Masrifatul Badriya
Virus dari China yang diawal kedatangannya dianggap hanyalah lelucon bagi segelintir orang, kini berbalik arah menjadi momok mengerikan bagi sebagian besar orang. Dulu, awal bulan Maret 2020 tidak banyak orang yang bersedia mematuhi protokol kesehatan dengan alasan virus itu memang sengaja digaungkan agar orang-orang berhenti beribadah. Berbagai perspektif tentang Corona mulai muncul beragam, ada yang berpikiran bahwa Virus ini hanyalah isu yang dibuat oleh WHO, Indonesia dan China, ada juga yang berpikiran bahwa Corona adalah salah satu trik dari umat Yahudi untuk membunuh orang Islam.
Beberapa bulan kemudian, kasus kematian mulai melonjak sedikit demi sedikit, dan pemerintah dengan sigap memberi bansos-bansos kepada mereka yang terdampak. Begitu pun dengan informasi terkait perkembangan jumlah kasus terkonfirmasi positif, sembuh dan juga kematian mulai merambah ke media sosial seperti Facebook, dan lain-lain. Masyarakat bisa mengakses dan melihat perkembangan dari waktu ke waktu.
Berbagai bantuan yang diberikan tidak cukup membuat masyarakat tersadar akan pentingnya menjaga protokol kesehatan.

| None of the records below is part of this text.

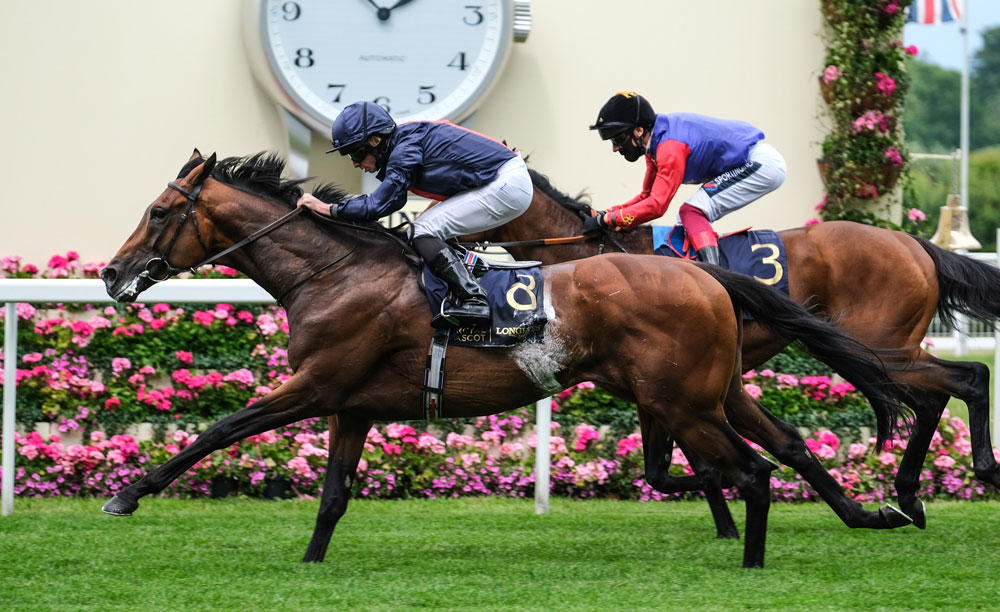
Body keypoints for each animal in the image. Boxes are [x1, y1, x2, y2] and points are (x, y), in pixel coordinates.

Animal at [97, 152, 912, 568]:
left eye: (160, 213)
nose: (111, 273)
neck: (333, 272)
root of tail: (705, 275)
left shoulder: (315, 383)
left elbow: (218, 430)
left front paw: (126, 496)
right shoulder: (351, 406)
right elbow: (332, 495)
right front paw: (311, 564)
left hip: (682, 400)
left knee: (752, 470)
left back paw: (754, 559)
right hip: (708, 391)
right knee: (780, 449)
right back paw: (871, 514)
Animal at [464, 170, 1000, 532]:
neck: (583, 262)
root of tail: (915, 244)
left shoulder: (671, 379)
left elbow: (698, 461)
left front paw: (728, 521)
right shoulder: (670, 384)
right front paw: (731, 516)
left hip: (880, 345)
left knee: (966, 377)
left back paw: (969, 474)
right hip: (872, 350)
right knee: (936, 395)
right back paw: (913, 495)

Pemerintah pun mulai menerapkan pembatasan mobilitas masyarakat mulai dari PSBB hingga PPKM Mikro level 4 yang kita rasakan saat ini. Tidak sedikit yang memprotes berbagai kebijakan – kebijakan yang dianggap sangat merugikan rakyat ini, hingga terjadi krisis kepercayaan terhadap pemerintah. Tidak hanya itu, pemerintah juga sedang mengupayakan percepatan vaksin agar segera terbentuk Herd Imunity, akan tetapi hal itu juga tidak bisa berjalan mulus karena sebagian besar masyarakat menolak vaksin dengan lantang. Meski sudah dilaksanakan vaksin, kelalaian dalam menerapkan protokol kesehatan tidak jarang membuahkan duka. Kematian semakin sering terdengar di berbagai daerah dalam beberapa waktu, keadaan sangat menghawatirkan kembali melanda, banyak orang yang kelihatan baik-baik saja tetapi ternyata meninggal dengan mendadak dan masyarakat seolah membenarkan ramalan Sri Aji Jayabaya tentang dunia “ Zaman Kalabendu, zaman kang nalika dunyo ono Pagebluk rupa-rupa (musibah bermacam macam) Lan mung setitik sing mari akeh-akehe pada mati (Cuma sedikit yang sembuh kebanyakan pada mati).
Corona sudah membuat perubahan- perubahan yang harus diterima masyarakt tanpa boleh ditawar, anak harus sekolah melalui daring, mobilitasi yang sangat dibatasi, hingga merosotnya ekonomi yang terjadi seperti PHK yang marak terjadi. Semua masyarakat terdampak dari segala sisi, mulai dari bidang ekonomi, pendidikan, kesehatan kebudayaan, hingga sosial. Keadaan yang semakin menghawatirkan ini di awal bulan Agustus menyadarkan sebagian orang untuk semakin mendekatkan diri kepada Allah, baik beribadah secara individu atau pun secara bersama sama, seperti mengadakan istighosah serentak secara virtual, khataman Al Qur’an online, hingga menggelar do’a bersama di setiap pertigaan/ perempatan jalan dengan membawa berkat yang dimasak di rumah berupa ayam panggang dan sayur tujuh rupa sebagai simbol untuk mengusir bala’ wabah yang sedang menggila. Sudah seharusnya kita selalu bersama- sama menghadapi situasi ini dengan tetap memegang teguh persatuan meski berbeda pendapat, seperti simbol negara kita Bhineka Tunggal Ika.